What you will do> With every picture left out, restate the listing below exactly as written.

Data provided>
- - - - -

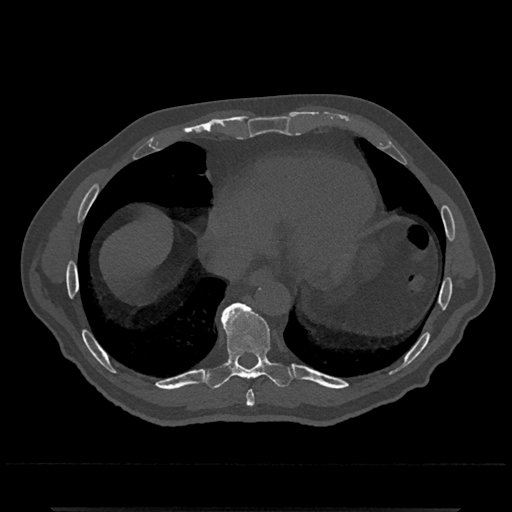
CT including the spine, one axial slice; slice 620 of 797 in the series (ordered by position); reconstruction kernel Br40s/3; bone window (W 1800 / L 400 HU); 0.5 mm slice thickness; 512 × 512 image matrix, field of view 393 × 393 mm. Male patient, age 67 years. From the clinical record (not read from this slice): primary cancer: prostate.
Annotated regions visible in this slice (semi-automatic segmentation, software-assisted and operator-edited):
- T8 vertebra: box from (x=246, y=391) to (x=255, y=407) px
- T9 vertebra: (x=204, y=303)–(x=295, y=389)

- - - - -

Answer box>
CT including the spine, one axial slice; slice 620 of 797 in the series (ordered by position); reconstruction kernel Br40s/3; bone window (W 1800 / L 400 HU); 0.5 mm slice thickness; 512 × 512 image matrix, field of view 393 × 393 mm. Male patient, age 67 years. From the clinical record (not read from this slice): primary cancer: prostate.
Annotated regions visible in this slice (semi-automatic segmentation, software-assisted and operator-edited):
- T8 vertebra: box from (x=246, y=391) to (x=255, y=407) px
- T9 vertebra: (x=204, y=303)–(x=295, y=389)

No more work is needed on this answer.